ABOUT THIS TASK: Down to the last line of the listing, starting at the one with "List each element's", retype each line exactly. Do not copy the pictures.

RECORDED INFORMATION:
........

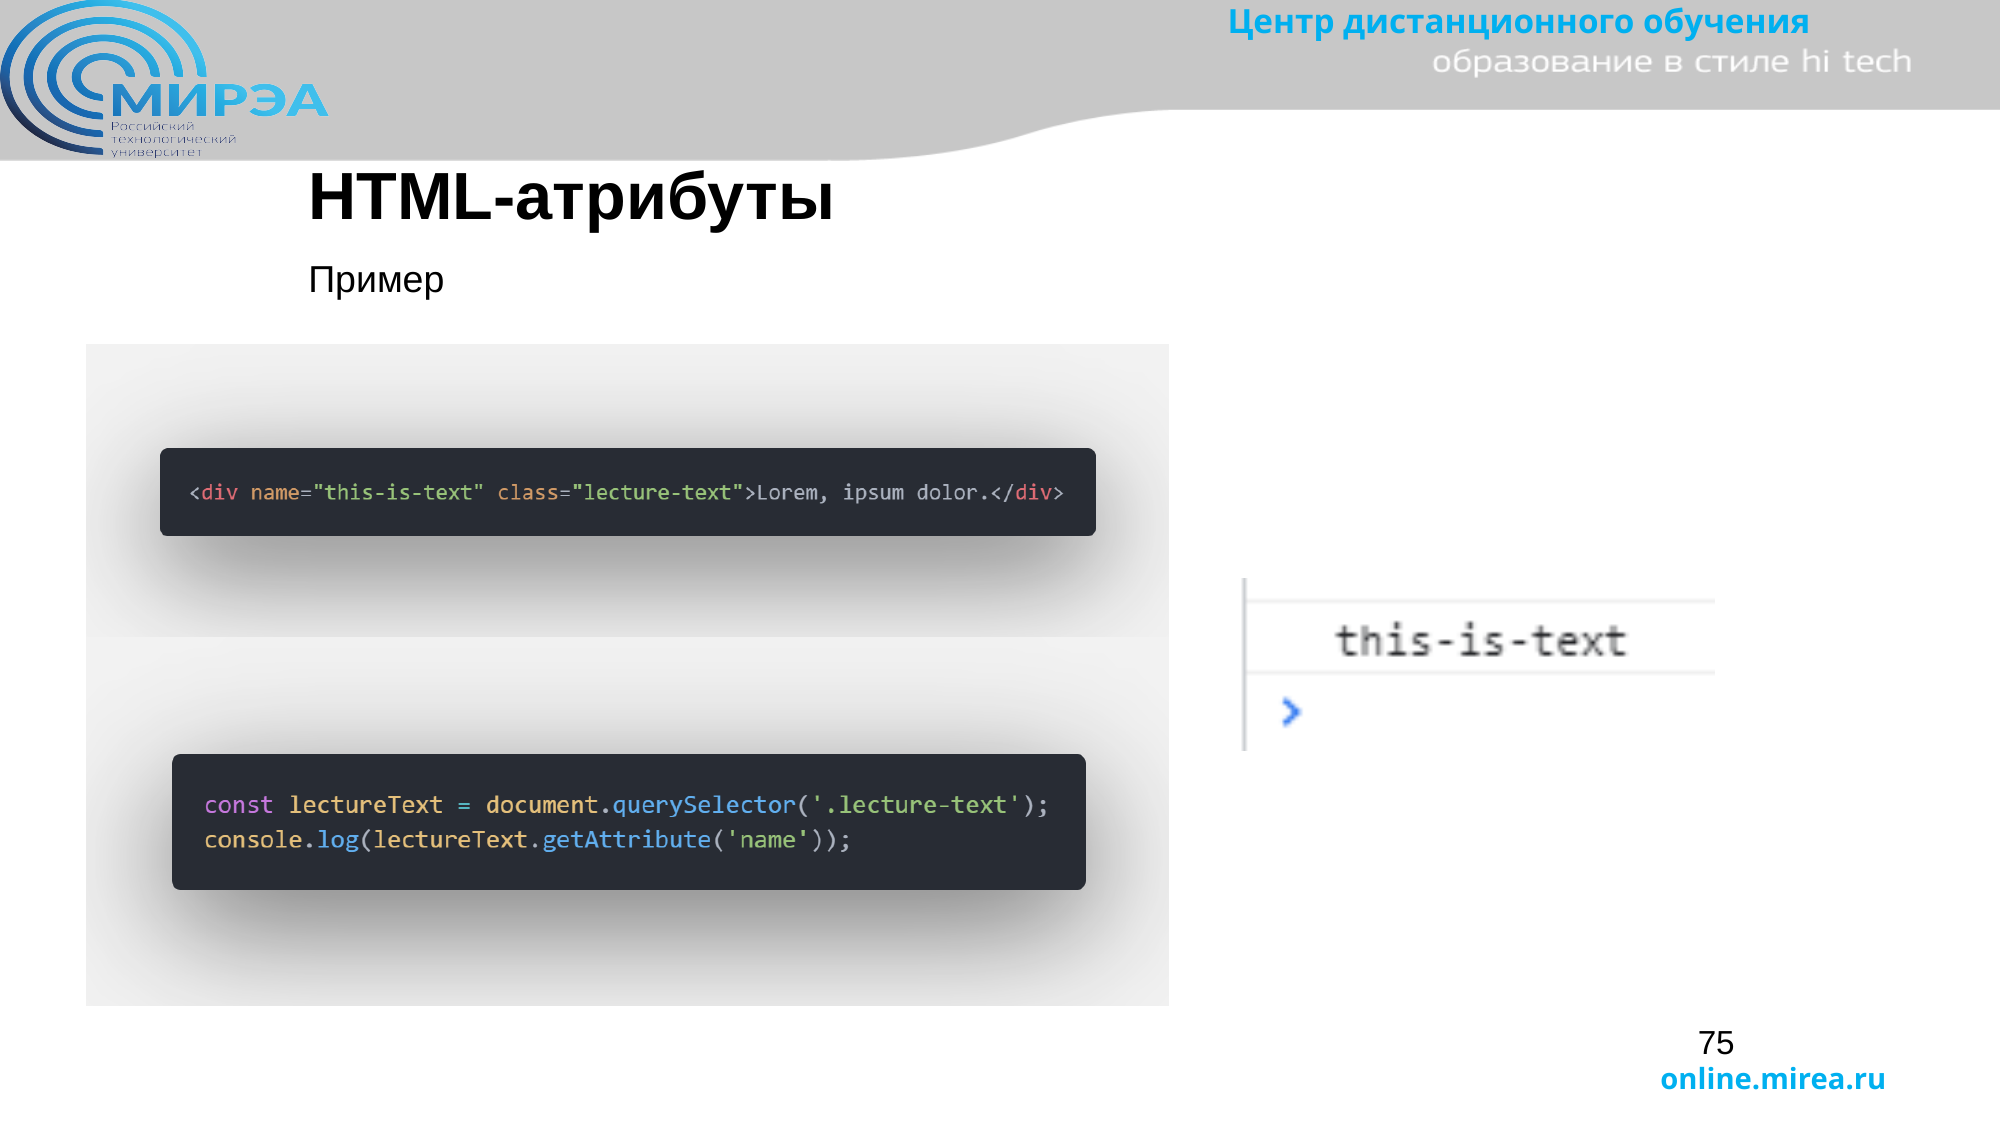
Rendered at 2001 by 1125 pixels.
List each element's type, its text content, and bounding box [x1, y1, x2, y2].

picture [1229, 578, 1715, 751]
text_box Пример [293, 247, 1792, 302]
text_box 75 [1400, 1013, 1750, 1058]
picture [0, 0, 329, 159]
text_box HTML-атрибуты [293, 145, 1737, 241]
picture [86, 344, 1169, 1006]
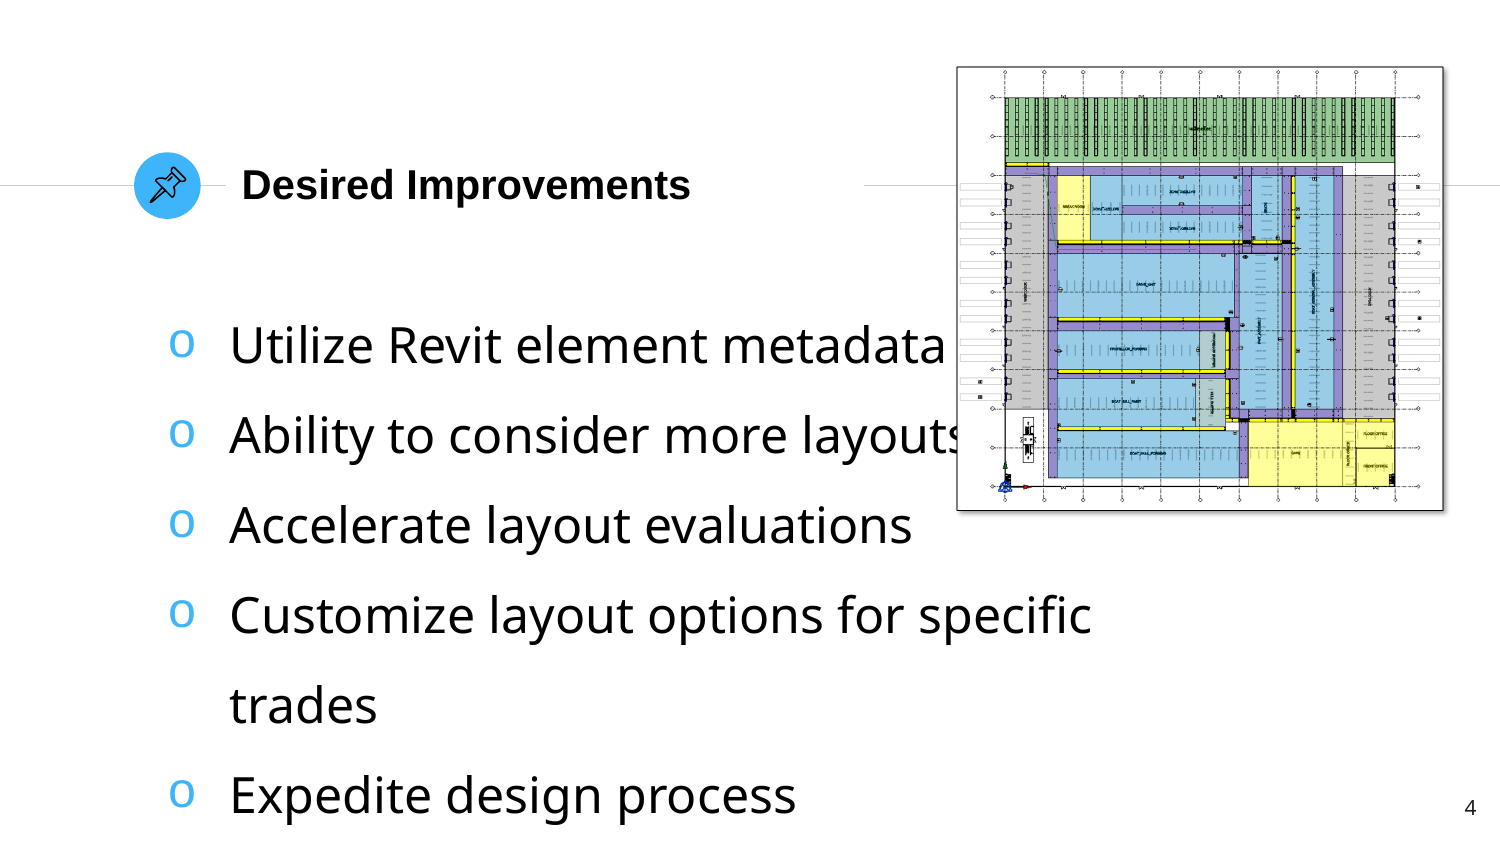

........

YOUR SOLUTION:
List each element's type, its text content, and bounding box [x1, y1, x2, y2].

picture [1229, 578, 1715, 751]
text_box Пример [293, 247, 1792, 302]
text_box 75 [1400, 1013, 1750, 1058]
picture [0, 0, 329, 159]
text_box HTML-атрибуты [293, 145, 1737, 241]
picture [86, 344, 1169, 1006]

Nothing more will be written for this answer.